With this interpretation in mind, which seemed quite clever to me, I went to check the original Italian version of the piece and see how Eco had put the pun in Italian. To my astonishment, I found that, what had been rendered as avocado in English had actually been a mango in Italian:

Ho chiesto un avvocato e mi hanno portato un mango.

Now, given that the exchange narrated in Italian by Eco is presumably taking place in English, in a hotel in London, it isn’t clear why the hotel staff will bring the mango to someone asking for a lawyer, or even for an avocado.

At this point I realized that what I found so funny, in the English version, was in need of an explanation, because the English text wasn’t mirroring or otherwise conveying any pun in the Italian source, given that such a joke didn’t exist in first place.

To ask for a lawyer and to be given a mango isn’t such a great joke – there is no special relationship between lawyers and mangoes; and there is certainly no pun to be found.

On the other hand, the English version that plays on the relationship between the Italian word avvocato and the Italian and English word avocado is quite funny; but it relies on the assumption that the reader of the English text knows that the lawyer in Italian is called avvocato.

It looks as if the English translator added to Eco’s text an element of wordplay that would only have worked, if it had existed in the original as well, or against an “Italian” background. Since the original has no such thing – we have to deal with a singular pun in English that only works if the reader assumes that it has come up in the source language (even though, as we already saw, it hasn’t); or, alternately, if the reader assumes that the narrator is Italian and, as such, likely to call the lawyer “advocate” or with a similar word, a false friend, in order for the hotel staff to get confused. In both cases, the English text seems to expect a bit too much from the English reader, because it refers to a phantomatic discursive incident, which is located neither in Italian, nor in English, but in the relational space between the two languages.
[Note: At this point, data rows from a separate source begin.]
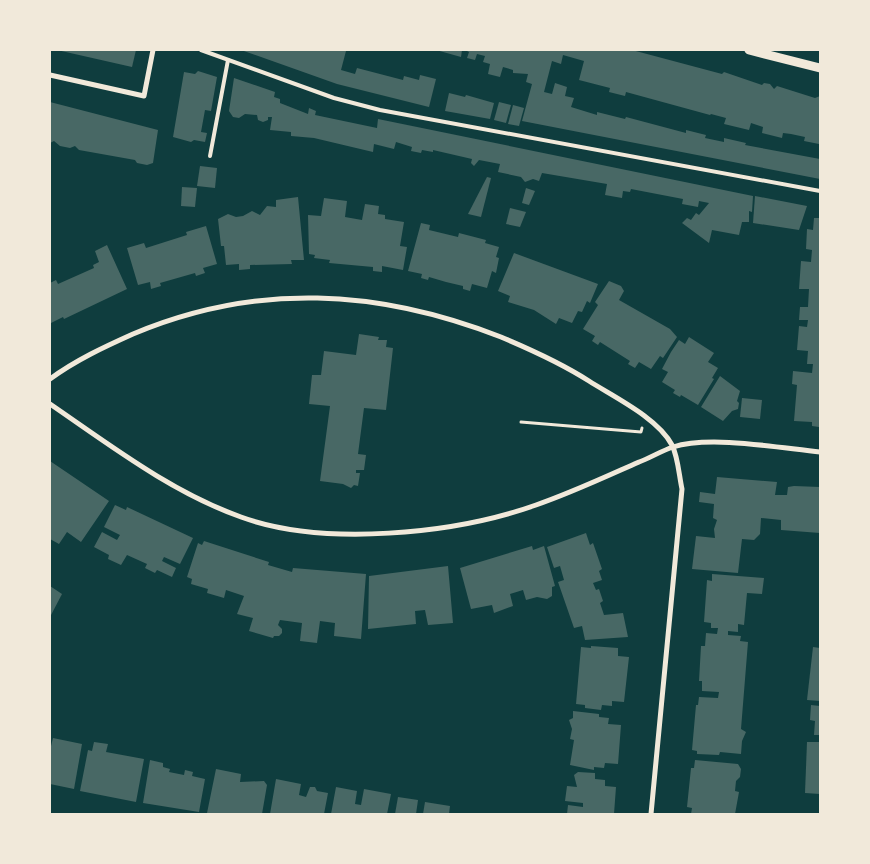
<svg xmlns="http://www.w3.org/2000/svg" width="870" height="864" font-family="Poppins,sans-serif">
	<rect width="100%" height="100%" fill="#0f3d3e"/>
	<g fill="#486865">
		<polygon points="57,50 136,50 132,67"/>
		<polygon points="241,50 342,50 346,51 341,70 355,74 357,68 403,80 404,76 419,80 420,75 436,79 429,107 337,84"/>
		<polygon points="436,50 462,50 461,57"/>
		<polygon points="465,50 632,50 722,74 724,72 762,85 764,83 770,84 774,89 777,86 815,98 820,96 819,144 804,141 805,137 791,134 783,133 782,138 762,133 763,127 751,123 749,130 724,124 726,118 711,114 710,115 626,92 625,96 609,92 610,88 579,80 584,61 563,55 561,64 552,61 544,92 552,94 555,83 567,87 565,96 574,98 571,107 597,115 597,112 625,119 626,117 686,133 686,130 706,135 705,138 724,142 724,138 746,143 745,145 820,159 820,179 522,121 532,84 526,82 528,74 513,73 513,70 503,67 500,77 488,74 490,64 483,62 485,56 477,54 475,60 467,58 469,52"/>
		<polygon points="198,71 217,77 211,111 205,110 201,132 207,133 205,142 194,140 191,142 173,137 184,72 195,74"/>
		<polygon points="234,78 275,92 274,97 280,99 280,103 308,114 309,108 316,111 315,115 377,128 378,119 753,196 752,212 749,211 749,222 742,222 739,235 712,230 709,243 682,223 687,218 691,220 696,213 699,215 709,203 699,201 698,207 682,204 683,199 631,189 630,192 623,191 622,198 605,195 607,184 542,173 539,181 533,179 525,182 521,177 498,172 500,164 479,160 474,166 471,163 472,159 433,150 433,152 422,150 421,153 411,151 412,147 396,142 394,149 374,144 373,152 314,138 291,136 291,132 270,130 272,117 268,117 268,120 263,122 258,120 257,115 245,114 239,118 233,117 229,111"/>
		<polygon points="449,93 465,97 466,95 494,103 490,119 445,111"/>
		<polygon points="50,102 158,130 153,163 147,165 137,163 135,160 79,150 75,146 70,148 60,146 54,141 50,143"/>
		<polygon points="499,102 511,105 506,123 494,120"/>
		<polygon points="513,105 524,108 519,126 508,124"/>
		<polygon points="200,166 217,168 215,188 197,186"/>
		<polygon points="487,177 491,178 481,217 468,214"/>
		<polygon points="182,187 197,188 195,207 181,206"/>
		<polygon points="526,188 535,191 529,205 522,203"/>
		<polygon points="755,196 807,206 799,230 753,223"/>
		<polygon points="298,197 304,260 291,260 292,264 250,265 250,269 239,270 239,264 226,265 224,246 221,246 218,219 228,214 236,217 243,216 252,211 260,215 267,206 276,207 276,200"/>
		<polygon points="324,198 347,201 345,217 362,220 365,204 379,206 378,214 385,215 385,219 404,222 400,246 407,247 403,270 382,266 382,272 373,271 373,267 329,263 330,260 314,258 315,255 309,254 308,215 321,216"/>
		<polygon points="510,208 526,212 520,227 506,224"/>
		<polygon points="814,218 820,218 819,427 812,426 812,422 794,421 797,385 792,384 793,371 812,373 813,364 807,364 808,351 797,350 799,326 807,327 808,320 799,320 800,307 808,307 809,289 799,289 801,261 811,262 812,250 806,249 807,229 813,230"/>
		<polygon points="421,223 430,225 429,230 458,237 459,233 486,240 485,243 499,247 496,257 499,258 496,273 492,271 487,288 472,284 470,291 463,289 463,286 446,282 429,277 428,280 421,278 422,274 408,271"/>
		<polygon points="206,226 217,264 203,268 205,273 196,276 195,273 160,283 161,286 151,289 150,282 138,285 127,248 144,243 146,248 187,235 186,232"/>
		<polygon points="107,245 127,289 64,319 63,317 51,323 50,283 56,280 58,284 94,268 93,265 99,262 95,251"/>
		<polygon points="514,253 598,284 590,303 587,301 582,312 578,311 572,323 559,318 556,324 534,310 508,302 510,296 498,291"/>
		<polygon points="609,281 621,286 624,291 619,300 670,329 677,337 663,358 660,356 651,369 639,362 635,368 628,364 630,361 600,342 598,345 592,341 595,336 583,329 598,305 595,302"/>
		<polygon points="359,334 379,337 378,340 387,340 386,347 393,348 386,410 364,408 358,454 366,455 364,470 356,470 356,473 360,473 358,486 354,485 351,488 343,484 320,481 330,406 309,404 312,375 321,375 324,351 356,355"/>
		<polygon points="689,337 714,353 708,362 718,368 712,378 714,379 698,405 681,395 680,397 673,393 675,390 662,382 668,372 662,369 671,352 679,340 685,344"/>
		<polygon points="720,376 740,391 737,401 739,403 738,409 732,411 723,421 701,407"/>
		<polygon points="742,398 762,400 760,419 740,417"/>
		<polygon points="50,461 109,501 81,542 67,532 59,544 50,539"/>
		<polygon points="717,477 777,482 775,495 787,495 788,487 794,486 820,487 820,533 781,530 781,520 761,518 760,534 754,540 742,539 738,573 692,569 696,536 715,538 714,529 717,520 713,518 714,504 699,502 700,492 715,494"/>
		<polygon points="115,505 126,510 127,507 193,538 180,564 164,557 162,561 176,568 172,577 157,570 155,573 145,568 147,564 127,555 121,565 108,559 109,555 94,547 102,532 117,540 120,535 104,527"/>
		<polygon points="586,533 590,545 593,543 602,569 599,571 602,580 593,583 596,590 599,589 603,601 600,603 604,615 623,613 628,637 585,640 582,626 574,628 558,582 564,580 560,566 554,568 547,547"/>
		<polygon points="204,541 269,562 268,565 292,572 293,568 366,574 361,639 334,636 335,623 320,621 317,643 300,641 302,623 280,620 278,625 282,629 282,633 279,636 274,636 273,638 249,631 253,618 237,614 244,596 226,590 224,598 207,593 208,589 191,584 192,579 187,577 198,543 202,545"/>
		<polygon points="532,546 533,550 544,546 555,586 552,587 552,596 547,599 537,597 526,600 523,590 510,594 513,606 494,613 492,605 471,609 460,568"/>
		<polygon points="448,566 453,623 428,625 425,610 415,611 416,624 368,629 369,576"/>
		<polygon points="712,574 764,578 762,594 747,593 744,625 738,624 738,632 728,631 728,635 741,636 740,641 748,642 741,729 746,732 742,741 741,754 720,752 719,755 697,754 697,751 692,750 696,705 698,705 699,697 718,698 719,692 702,691 702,681 699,681 701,646 705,646 706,633 717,634 718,628 711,628 711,623 704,622 707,580 712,581"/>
		<polygon points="50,586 62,594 50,617"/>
		<polygon points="591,646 618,648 618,656 629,657 624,702 612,701 612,706 602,705 601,710 585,708 585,705 576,704 581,647 591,648"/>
		<polygon points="813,647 820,648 820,701 807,700"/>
		<polygon points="811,705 820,706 820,735 814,735 815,721 810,720"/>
		<polygon points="573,711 599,714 599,717 609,718 608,724 621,725 618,764 605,763 604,768 594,767 594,770 570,765 574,740 570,739 572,729 569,720 573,718"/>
		<polygon points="53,738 82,744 74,789 50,784 50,750"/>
		<polygon points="94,742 108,744 106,752 144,759 136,802 80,791 88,750 92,751"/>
		<polygon points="807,742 820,742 820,794 805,793"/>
		<polygon points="150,760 163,763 163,767 170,769 169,772 184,775 185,770 193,772 192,776 205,779 199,812 143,803"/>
		<polygon points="695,760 738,764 741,769 740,777 736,781 735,791 739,792 735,814 691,814 692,808 687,807 691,768 694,768"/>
		<polygon points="216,769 241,774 240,782 264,781 267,785 262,814 207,813"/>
		<polygon points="578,772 595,773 595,779 605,780 605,786 616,787 614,814 567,814 568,805 583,807 583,803 565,801 567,786 577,787 574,775"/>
		<polygon points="276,779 301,784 299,795 306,797 310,787 315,787 317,791 328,793 324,814 270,814"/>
		<polygon points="336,787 357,791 355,804 361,805 364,789 391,794 387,814 331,814"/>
		<polygon points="398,797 418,800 416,814 395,814"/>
		<polygon points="425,802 450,806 449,814 423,814"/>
	</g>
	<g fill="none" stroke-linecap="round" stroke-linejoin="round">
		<polyline stroke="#f1e9da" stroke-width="3" points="521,422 641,432 642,428"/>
		<g stroke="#f1e9da" stroke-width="4">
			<polyline points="201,50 334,98 380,110 820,191"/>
			<polyline points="210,156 228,60"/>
		</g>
		<g stroke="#f1e9da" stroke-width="5">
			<polyline points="50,75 144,96 153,50"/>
			<path d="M 50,379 C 76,360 104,347 133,334 C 257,282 378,289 501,337 C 532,350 561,363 589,381 C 614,397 658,418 672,445 C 678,457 679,475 682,489 L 651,814"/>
			<path d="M 50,404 C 110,445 171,492 241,517 C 324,547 454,534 536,505 C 571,493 605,477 639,462 C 650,458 661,451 673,447 C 710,435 780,448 820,452"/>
		</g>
		<polyline stroke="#f1e9da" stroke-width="9" points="749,50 820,68"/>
	</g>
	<rect width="870" height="864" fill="none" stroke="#f1e9da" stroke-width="102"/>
</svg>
After I looked at the French translation of the same piece (at Comment voyager avec un saumon, Éditions Grasset & Fasquelle, 1997), and found that, there too, the hotel personnel seemed to have confused the lawyer with a mango (J’ai demandé un avocat, on m’a apporté une mangue), I was at least able to come up with a few – admittedly conjectural – explanations of this unusual occurrence.

Quite possibly the avocado in the English version was added by the translator William Weaver, because he found the related pun irresistible; and maybe after asking for Eco’s permission (he passed away two years ago, so I cannot ask him directly; but Eco is known to stay in touch with the translators of his works and allow for changes in the source, if he finds these changes reasonable).
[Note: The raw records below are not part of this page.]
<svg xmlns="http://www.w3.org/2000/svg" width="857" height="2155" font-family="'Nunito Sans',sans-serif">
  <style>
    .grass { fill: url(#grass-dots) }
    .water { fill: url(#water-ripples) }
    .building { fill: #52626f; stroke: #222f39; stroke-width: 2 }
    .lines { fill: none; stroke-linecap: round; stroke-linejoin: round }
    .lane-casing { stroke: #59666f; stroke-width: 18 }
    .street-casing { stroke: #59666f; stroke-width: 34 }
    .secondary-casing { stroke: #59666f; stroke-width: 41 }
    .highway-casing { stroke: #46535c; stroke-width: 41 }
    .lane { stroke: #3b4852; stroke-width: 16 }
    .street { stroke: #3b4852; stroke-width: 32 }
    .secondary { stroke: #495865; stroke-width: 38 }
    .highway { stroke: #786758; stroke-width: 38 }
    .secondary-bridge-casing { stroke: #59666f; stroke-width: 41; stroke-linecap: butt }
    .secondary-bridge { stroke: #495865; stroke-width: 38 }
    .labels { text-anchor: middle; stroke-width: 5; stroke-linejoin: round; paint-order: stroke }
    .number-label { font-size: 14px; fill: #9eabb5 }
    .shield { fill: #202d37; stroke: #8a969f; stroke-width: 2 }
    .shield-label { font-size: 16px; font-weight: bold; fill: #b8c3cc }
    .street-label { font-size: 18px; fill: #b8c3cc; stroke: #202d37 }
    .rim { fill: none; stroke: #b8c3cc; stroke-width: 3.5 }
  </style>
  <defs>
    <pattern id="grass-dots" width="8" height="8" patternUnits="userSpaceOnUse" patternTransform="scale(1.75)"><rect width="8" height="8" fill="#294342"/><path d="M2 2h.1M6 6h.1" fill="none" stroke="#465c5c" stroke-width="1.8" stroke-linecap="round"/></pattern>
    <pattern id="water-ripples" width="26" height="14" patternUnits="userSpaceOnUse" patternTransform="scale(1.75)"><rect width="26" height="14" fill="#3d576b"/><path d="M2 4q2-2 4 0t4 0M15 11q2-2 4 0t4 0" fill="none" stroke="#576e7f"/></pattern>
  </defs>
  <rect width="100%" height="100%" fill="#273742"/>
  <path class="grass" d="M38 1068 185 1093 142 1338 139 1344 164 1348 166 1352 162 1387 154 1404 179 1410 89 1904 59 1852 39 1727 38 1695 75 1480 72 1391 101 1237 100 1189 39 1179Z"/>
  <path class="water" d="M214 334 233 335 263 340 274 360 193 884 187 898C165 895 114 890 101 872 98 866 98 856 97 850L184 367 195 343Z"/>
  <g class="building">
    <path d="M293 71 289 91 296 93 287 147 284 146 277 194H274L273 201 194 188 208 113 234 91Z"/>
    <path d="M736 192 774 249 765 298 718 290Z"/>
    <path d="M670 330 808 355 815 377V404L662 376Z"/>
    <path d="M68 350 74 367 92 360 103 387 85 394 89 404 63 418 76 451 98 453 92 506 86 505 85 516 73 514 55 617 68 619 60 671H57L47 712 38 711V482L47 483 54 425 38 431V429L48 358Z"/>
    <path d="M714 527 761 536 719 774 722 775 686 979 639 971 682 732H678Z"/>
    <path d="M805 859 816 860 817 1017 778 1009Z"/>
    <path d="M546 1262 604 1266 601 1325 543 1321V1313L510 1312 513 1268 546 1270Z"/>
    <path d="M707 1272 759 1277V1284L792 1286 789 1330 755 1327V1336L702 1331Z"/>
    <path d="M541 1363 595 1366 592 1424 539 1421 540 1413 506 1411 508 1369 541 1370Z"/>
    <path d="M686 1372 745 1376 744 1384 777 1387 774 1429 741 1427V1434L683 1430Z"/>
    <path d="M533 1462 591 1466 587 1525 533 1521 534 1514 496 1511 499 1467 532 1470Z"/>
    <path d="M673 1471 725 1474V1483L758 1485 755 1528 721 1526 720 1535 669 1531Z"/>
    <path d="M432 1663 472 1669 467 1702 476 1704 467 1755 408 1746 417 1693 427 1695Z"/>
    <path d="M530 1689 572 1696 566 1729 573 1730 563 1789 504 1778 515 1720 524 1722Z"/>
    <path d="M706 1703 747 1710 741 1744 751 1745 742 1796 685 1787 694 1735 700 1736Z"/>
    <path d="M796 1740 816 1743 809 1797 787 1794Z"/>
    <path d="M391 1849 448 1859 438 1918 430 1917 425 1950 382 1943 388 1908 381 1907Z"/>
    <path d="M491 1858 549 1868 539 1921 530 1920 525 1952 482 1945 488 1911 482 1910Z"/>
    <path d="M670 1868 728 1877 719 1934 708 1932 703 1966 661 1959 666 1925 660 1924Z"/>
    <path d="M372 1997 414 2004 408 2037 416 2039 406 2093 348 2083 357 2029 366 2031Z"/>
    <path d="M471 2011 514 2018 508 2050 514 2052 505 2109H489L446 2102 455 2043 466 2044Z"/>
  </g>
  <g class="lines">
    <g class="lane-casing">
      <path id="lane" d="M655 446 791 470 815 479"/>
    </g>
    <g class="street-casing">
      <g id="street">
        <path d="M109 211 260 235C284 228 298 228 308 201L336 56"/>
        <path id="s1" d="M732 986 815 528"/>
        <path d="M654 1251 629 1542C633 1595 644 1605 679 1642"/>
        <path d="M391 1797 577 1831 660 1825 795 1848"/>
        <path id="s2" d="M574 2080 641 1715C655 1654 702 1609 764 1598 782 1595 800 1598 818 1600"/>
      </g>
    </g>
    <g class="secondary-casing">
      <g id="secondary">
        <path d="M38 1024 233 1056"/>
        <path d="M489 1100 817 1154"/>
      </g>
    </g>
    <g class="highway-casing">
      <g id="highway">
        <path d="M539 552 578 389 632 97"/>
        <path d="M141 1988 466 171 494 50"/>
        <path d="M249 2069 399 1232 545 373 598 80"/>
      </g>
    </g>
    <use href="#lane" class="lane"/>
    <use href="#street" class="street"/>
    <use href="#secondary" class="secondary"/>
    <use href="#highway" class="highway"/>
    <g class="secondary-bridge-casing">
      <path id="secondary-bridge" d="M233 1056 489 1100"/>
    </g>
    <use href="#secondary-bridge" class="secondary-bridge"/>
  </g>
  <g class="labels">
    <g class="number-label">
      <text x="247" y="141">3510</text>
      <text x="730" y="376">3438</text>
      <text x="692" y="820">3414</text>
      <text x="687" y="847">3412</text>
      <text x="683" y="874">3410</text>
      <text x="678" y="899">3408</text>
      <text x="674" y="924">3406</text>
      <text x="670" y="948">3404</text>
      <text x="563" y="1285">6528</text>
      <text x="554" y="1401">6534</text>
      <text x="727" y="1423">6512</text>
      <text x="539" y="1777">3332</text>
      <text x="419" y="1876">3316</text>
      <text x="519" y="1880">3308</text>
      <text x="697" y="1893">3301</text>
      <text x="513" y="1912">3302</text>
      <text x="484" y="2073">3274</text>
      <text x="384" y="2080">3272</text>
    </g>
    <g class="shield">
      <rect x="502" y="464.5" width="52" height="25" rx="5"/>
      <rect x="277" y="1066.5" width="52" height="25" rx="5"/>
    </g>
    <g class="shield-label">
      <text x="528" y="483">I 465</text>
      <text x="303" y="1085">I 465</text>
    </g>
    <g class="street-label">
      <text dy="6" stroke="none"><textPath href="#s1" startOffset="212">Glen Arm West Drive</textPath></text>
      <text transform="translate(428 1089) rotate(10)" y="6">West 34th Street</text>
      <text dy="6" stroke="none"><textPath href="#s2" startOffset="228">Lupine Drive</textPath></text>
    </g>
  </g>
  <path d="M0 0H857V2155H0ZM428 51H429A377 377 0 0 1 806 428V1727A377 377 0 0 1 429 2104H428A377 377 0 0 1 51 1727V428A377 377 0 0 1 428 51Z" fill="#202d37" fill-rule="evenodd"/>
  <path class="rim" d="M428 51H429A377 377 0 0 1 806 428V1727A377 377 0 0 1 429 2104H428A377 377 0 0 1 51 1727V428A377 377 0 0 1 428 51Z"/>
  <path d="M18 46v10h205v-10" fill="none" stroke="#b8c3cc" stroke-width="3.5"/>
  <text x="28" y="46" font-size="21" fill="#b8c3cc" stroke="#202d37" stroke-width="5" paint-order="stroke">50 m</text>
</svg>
Another possible explanation would be that the joke was invented by Eco in Italian, but his avocado got replaced, at the last minute, by an overzealous copyeditor, who hadn’t heard of avocados or who thought that the fruit should be called mango in Italian – after all, avocados weren’t that much known in Italy in 1986, when the piece was published for the first time.

Eco could then have learned about this confusion later and “corrected” the text as it was being translated into English; whereas the French translated it directly from the Italian copy and left the mango in place. However, the French version of this piece makes the first explanation more likely.